Wallstreetcn app sets the pace for financial news
Wallstreetcn, China's largest financial news app in terms of its viewers, is expected double the number of its monthly active users to 60 million next year, said the company's CEO and founder Wu Xiaopeng.
The app is attracting more viewers, with its readership mainly coming from domestic financial institutions and companies.
Its current venture capital investors include China Media with capital of 100 million yuan ($14.5 million) in 2016. It is one of the largest investors in China's media, entertainment and culture sectors.
Set up in 2014, the app is popular because of its insights and up-to-the-minute coverage of global financial markets.
The 32-year-old CEO told China Daily that Wallstreetcn's revenue is expected to hit 20 million yuan in the fourth quarter of this year. During the first three quarters its combined revenue hit more than 20 million yuan, which was generated by advertisements placed on its app and website, he said.

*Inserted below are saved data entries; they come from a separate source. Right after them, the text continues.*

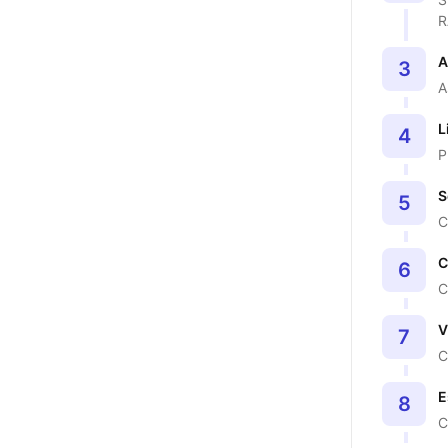
R
A
3
A
L
4
P
S
5
C
C
6
C
V
7
C
E
8
C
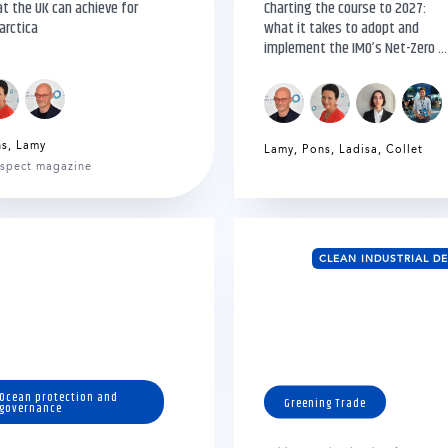
t the UK can achieve for
Charting the course to 2027:
arctica
what it takes to adopt and
implement the IMO’s Net-Zero ...
ns
,
Lamy
Lamy
,
Pons
,
Ladisa
,
Collet
spect magazine
CLEAN INDUSTRIAL D
Ocean protection and
Greening Trade
governance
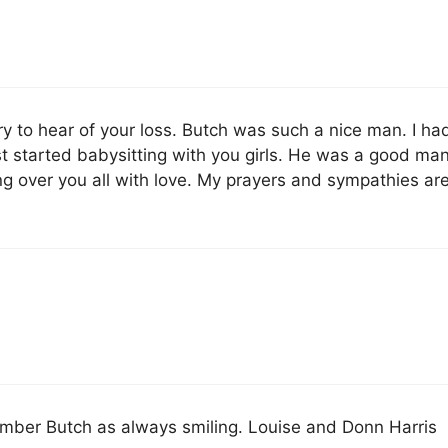
ry to hear of your loss. Butch was such a nice man. I ha
st started babysitting with you girls. He was a good ma
ng over you all with love. My prayers and sympathies ar
mber Butch as always smiling. Louise and Donn Harris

The company's recently concluded investment summit in Shanghai, with market insiders sharing their insights, also stole the limelight among the nation's numerous investment conferences which are frequently held in Beijing and Shanghai.
The website owned by a private online media company, has transformed from a business driven by traditional advertisements to an e-commerce platform selling mutual funds in the domestic market.

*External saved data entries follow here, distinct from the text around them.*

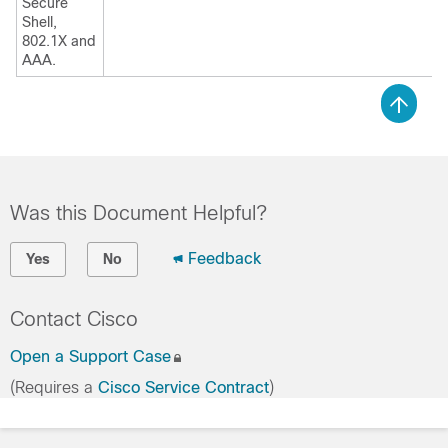
Secure
Shell,
802.1X and
AAA.
Was this Document Helpful?
Feedback
Yes
No
Contact Cisco
Open a Support Case
(Requires a
Cisco Service Contract
)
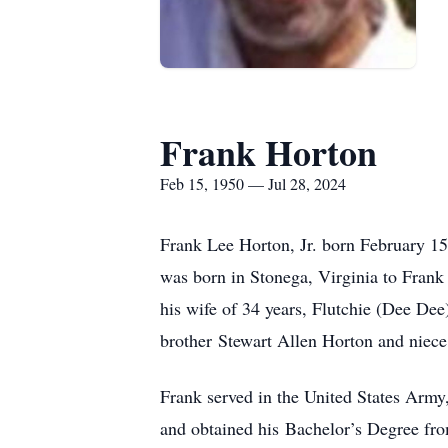
Frank Horton
Feb 15, 1950 — Jul 28, 2024
Frank Lee Horton, Jr. born February 15
was born in Stonega, Virginia to Frank
his wife of 34 years, Flutchie (Dee De
brother Stewart Allen Horton and niece
Frank served in the United States Army
and obtained his Bachelor’s Degree from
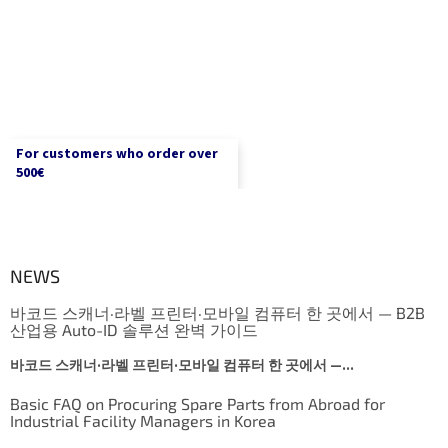
For customers who order over
500€
NEWS
바코드 스캐너·라벨 프린터·모바일 컴퓨터 한 곳에서 — B2B
산업용 Auto-ID 솔루션 완벽 가이드
바코드 스캐너·라벨 프린터·모바일 컴퓨터 한 곳에서 —...
Basic FAQ on Procuring Spare Parts from Abroad for
Industrial Facility Managers in Korea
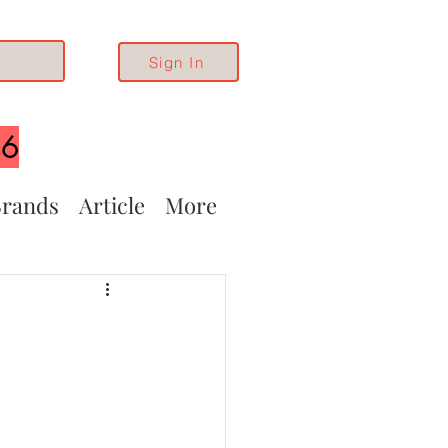
Sign In
26
rands
Article
More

After gaining a fund sales license from the authorities, the website has seen its annual mutual fund sales revenue grow to 10 times the figure produced from advertisements.
Wu also hopes to cash in on the bonanza from Chinese residents' asset allocations amid the backdrop of the internationalization of the renminbi.

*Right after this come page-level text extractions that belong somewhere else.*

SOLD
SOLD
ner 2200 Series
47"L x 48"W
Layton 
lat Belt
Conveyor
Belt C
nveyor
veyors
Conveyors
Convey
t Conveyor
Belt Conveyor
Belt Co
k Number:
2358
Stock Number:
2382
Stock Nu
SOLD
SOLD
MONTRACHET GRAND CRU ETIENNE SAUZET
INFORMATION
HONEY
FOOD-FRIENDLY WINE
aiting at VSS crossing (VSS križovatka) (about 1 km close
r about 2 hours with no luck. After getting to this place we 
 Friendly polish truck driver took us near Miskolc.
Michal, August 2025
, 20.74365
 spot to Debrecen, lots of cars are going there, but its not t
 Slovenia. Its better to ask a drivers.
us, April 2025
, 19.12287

""Win-win with financial institutions are what we seek," he said. "China factors are making greater impacts on global financial markets, and we will blaze a trail to target that market."
The Wallstreetcn app takes shape from the CEO's microblog, Heard on Wall Street, which started running on weibo.com in 2011, when Wu was a correspondent for 21st Century Business Herald based in the United States.
The microblog gained 1.05 million fans within two years and he built it into the website, app and a WeChat official account in 2013.
Its daily app push services hit more than 15 times a day on average and during the peak season, in particular, the stock market's roller-coaster period last year, the app pushes reached more than 25 times a day, the CEO said. It has taken the lead in China's Wemedia sector owing to its fast growth.
Wu makes tight demands on his 160 staff members, asking them to deliver news on dynamic markets faster than the New York Times, Wall Street Journal, Bloomberg and Reuters.
"They are on-the-demand to own the capability to provide real time analysis and insight, and to work fast and stay ahead of our competitors," he said.